──────── Given data

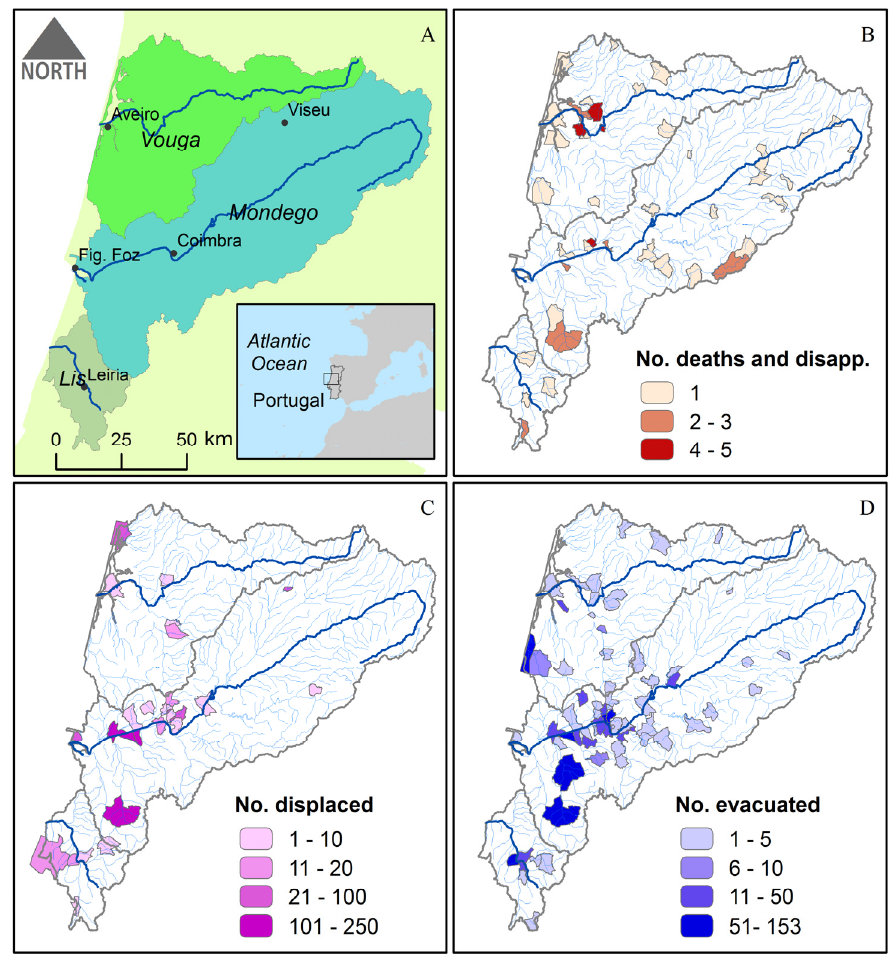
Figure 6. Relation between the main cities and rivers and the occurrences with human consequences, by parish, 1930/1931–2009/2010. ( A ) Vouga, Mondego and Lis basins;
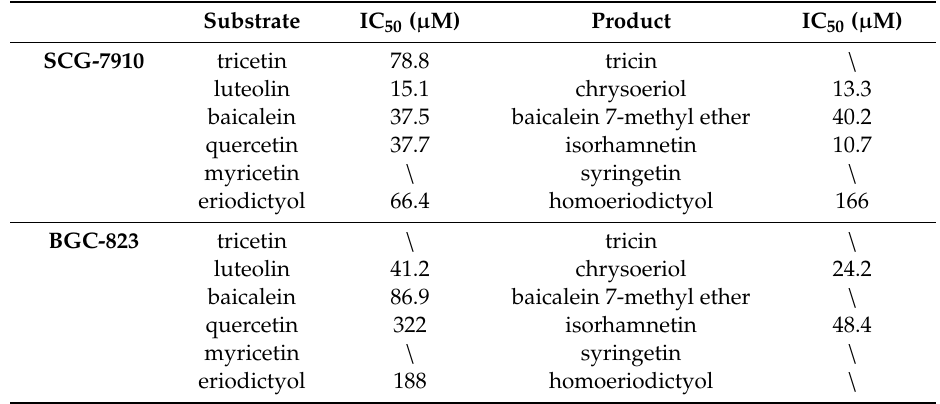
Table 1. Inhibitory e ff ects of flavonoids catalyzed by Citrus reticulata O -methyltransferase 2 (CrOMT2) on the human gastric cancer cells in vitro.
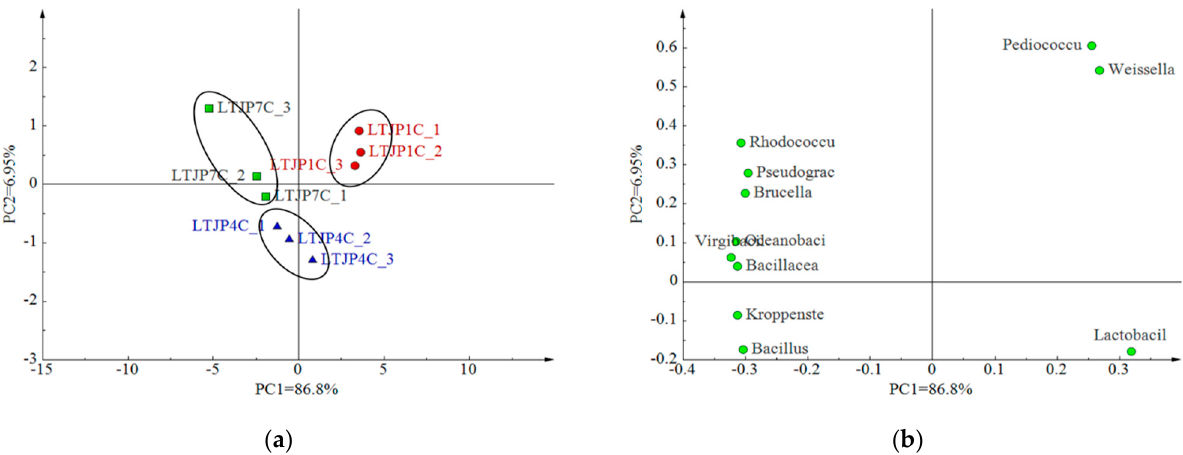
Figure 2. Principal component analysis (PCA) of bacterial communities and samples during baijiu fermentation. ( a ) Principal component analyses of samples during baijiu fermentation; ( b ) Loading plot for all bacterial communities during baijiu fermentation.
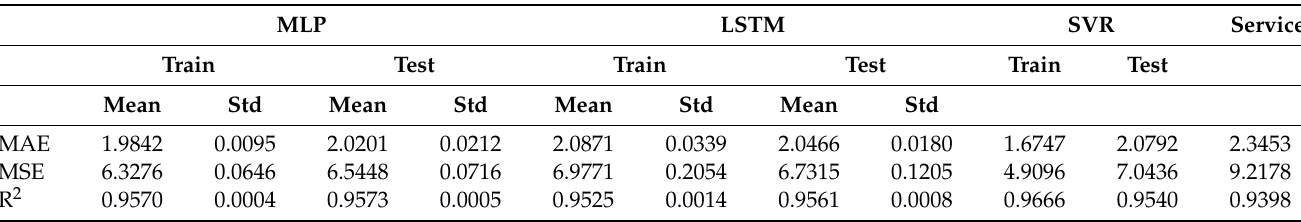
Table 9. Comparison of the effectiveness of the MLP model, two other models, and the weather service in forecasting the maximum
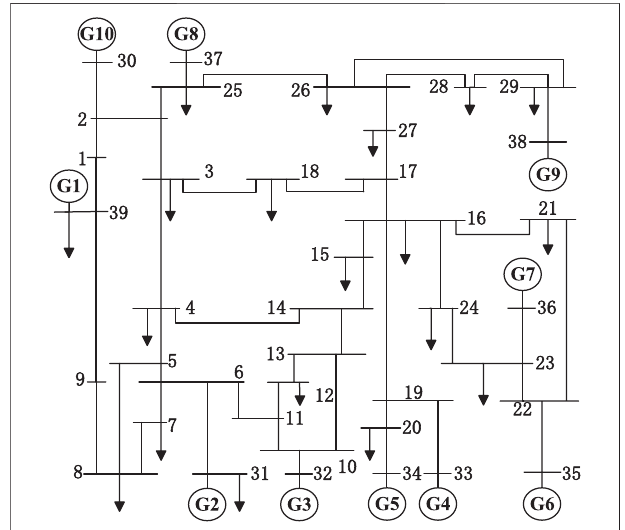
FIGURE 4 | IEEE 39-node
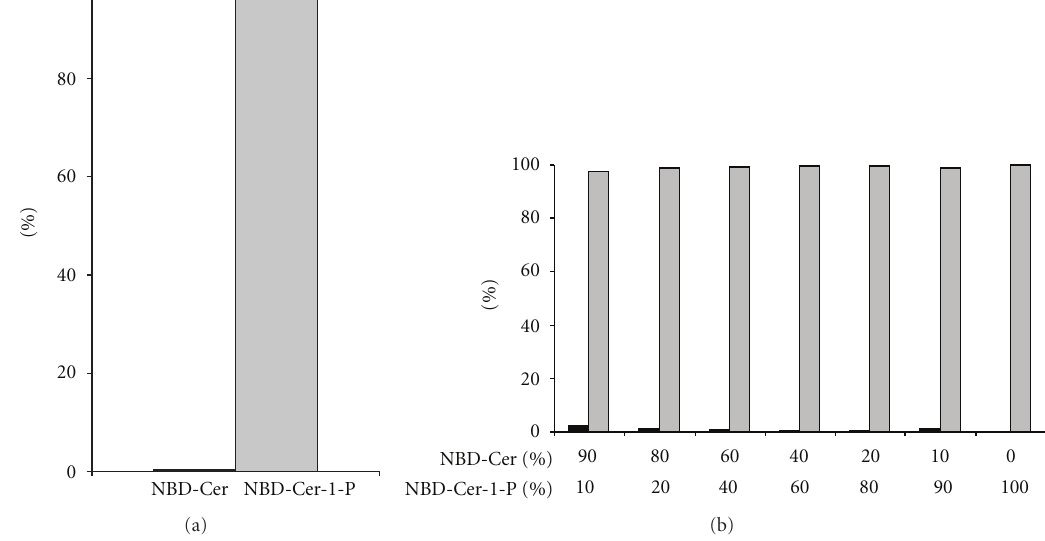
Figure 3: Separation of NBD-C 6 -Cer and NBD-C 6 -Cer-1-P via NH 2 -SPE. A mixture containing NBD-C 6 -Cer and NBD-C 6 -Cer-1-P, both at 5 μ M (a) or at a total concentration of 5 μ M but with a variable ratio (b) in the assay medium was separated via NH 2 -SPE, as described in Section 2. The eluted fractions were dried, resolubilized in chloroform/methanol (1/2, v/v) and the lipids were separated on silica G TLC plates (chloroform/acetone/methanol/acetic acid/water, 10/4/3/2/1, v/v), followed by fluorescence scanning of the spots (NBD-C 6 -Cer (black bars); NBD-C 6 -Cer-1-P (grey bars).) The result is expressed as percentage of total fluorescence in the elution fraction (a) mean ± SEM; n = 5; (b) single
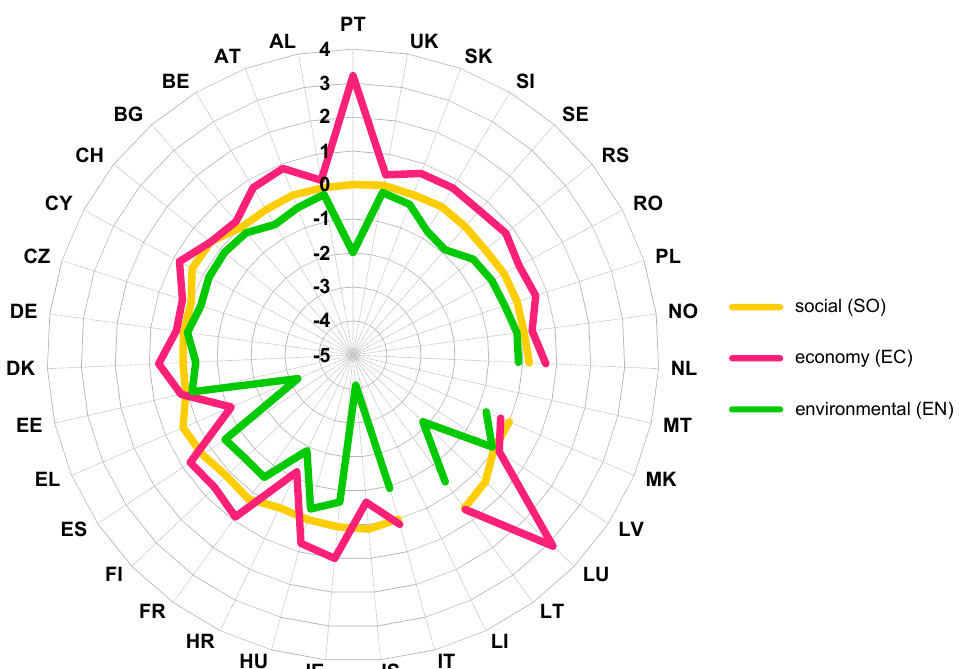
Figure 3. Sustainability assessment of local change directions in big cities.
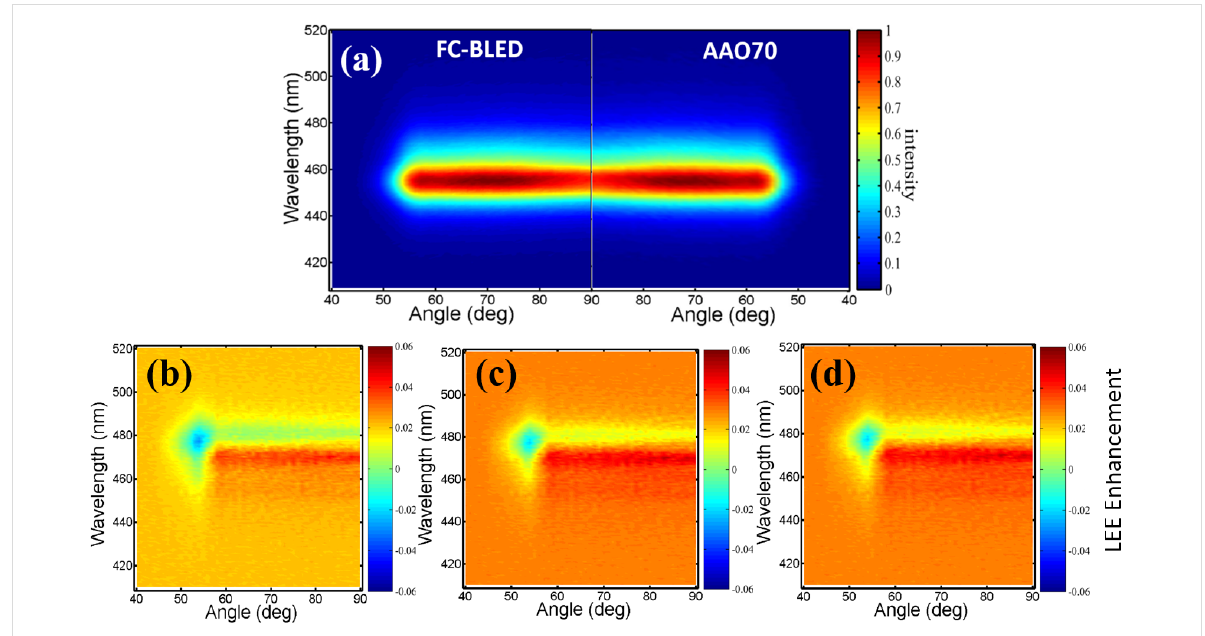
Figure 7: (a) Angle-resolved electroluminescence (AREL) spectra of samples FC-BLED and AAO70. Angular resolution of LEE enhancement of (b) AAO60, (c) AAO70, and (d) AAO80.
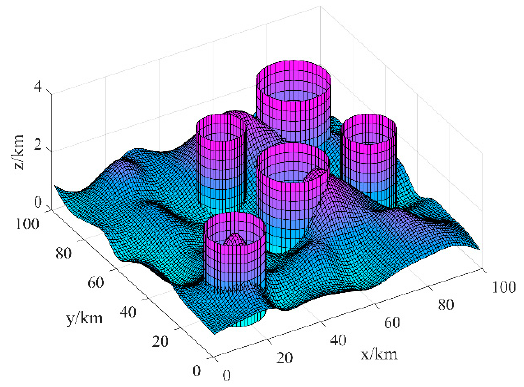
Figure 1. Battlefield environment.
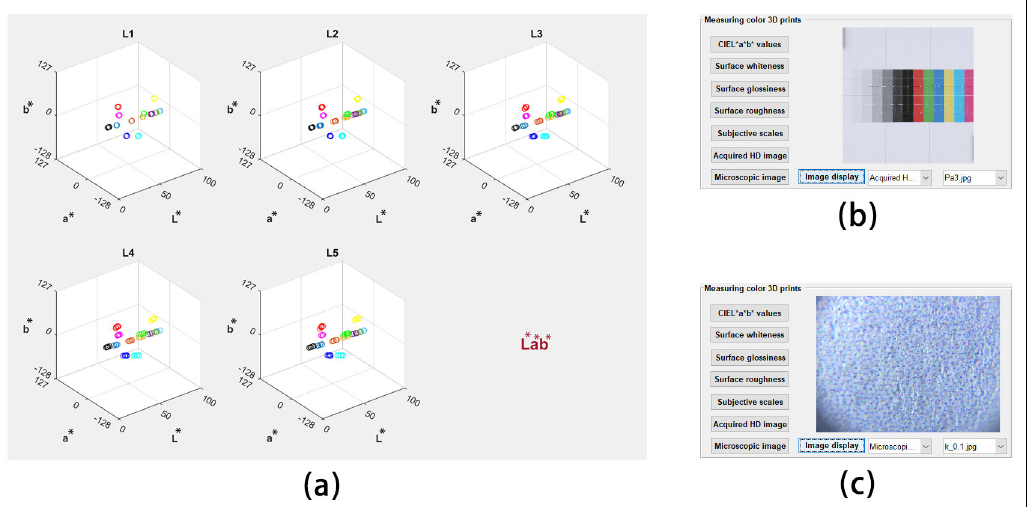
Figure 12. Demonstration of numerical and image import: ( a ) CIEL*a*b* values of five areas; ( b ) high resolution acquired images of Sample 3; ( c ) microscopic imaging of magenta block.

────────────────

> [Description of the task] Each record above should be restated word for word. The pictures should not appear.

> [Finished task]
Figure 6. Relation between the main cities and rivers and the occurrences with human consequences, by parish, 1930/1931–2009/2010. ( A ) Vouga, Mondego and Lis basins;
Table 1. Inhibitory e ff ects of flavonoids catalyzed by Citrus reticulata O -methyltransferase 2 (CrOMT2) on the human gastric cancer cells in vitro.
Figure 2. Principal component analysis (PCA) of bacterial communities and samples during baijiu fermentation. ( a ) Principal component analyses of samples during baijiu fermentation; ( b ) Loading plot for all bacterial communities during baijiu fermentation.
Table 9. Comparison of the effectiveness of the MLP model, two other models, and the weather service in forecasting the maximum
FIGURE 4 | IEEE 39-node
Figure 3: Separation of NBD-C 6 -Cer and NBD-C 6 -Cer-1-P via NH 2 -SPE. A mixture containing NBD-C 6 -Cer and NBD-C 6 -Cer-1-P, both at 5 μ M (a) or at a total concentration of 5 μ M but with a variable ratio (b) in the assay medium was separated via NH 2 -SPE, as described in Section 2. The eluted fractions were dried, resolubilized in chloroform/methanol (1/2, v/v) and the lipids were separated on silica G TLC plates (chloroform/acetone/methanol/acetic acid/water, 10/4/3/2/1, v/v), followed by fluorescence scanning of the spots (NBD-C 6 -Cer (black bars); NBD-C 6 -Cer-1-P (grey bars).) The result is expressed as percentage of total fluorescence in the elution fraction (a) mean ± SEM; n = 5; (b) single
Figure 3. Sustainability assessment of local change directions in big cities.
Figure 7: (a) Angle-resolved electroluminescence (AREL) spectra of samples FC-BLED and AAO70. Angular resolution of LEE enhancement of (b) AAO60, (c) AAO70, and (d) AAO80.
Figure 1. Battlefield environment.
Figure 12. Demonstration of numerical and image import: ( a ) CIEL*a*b* values of five areas; ( b ) high resolution acquired images of Sample 3; ( c ) microscopic imaging of magenta block.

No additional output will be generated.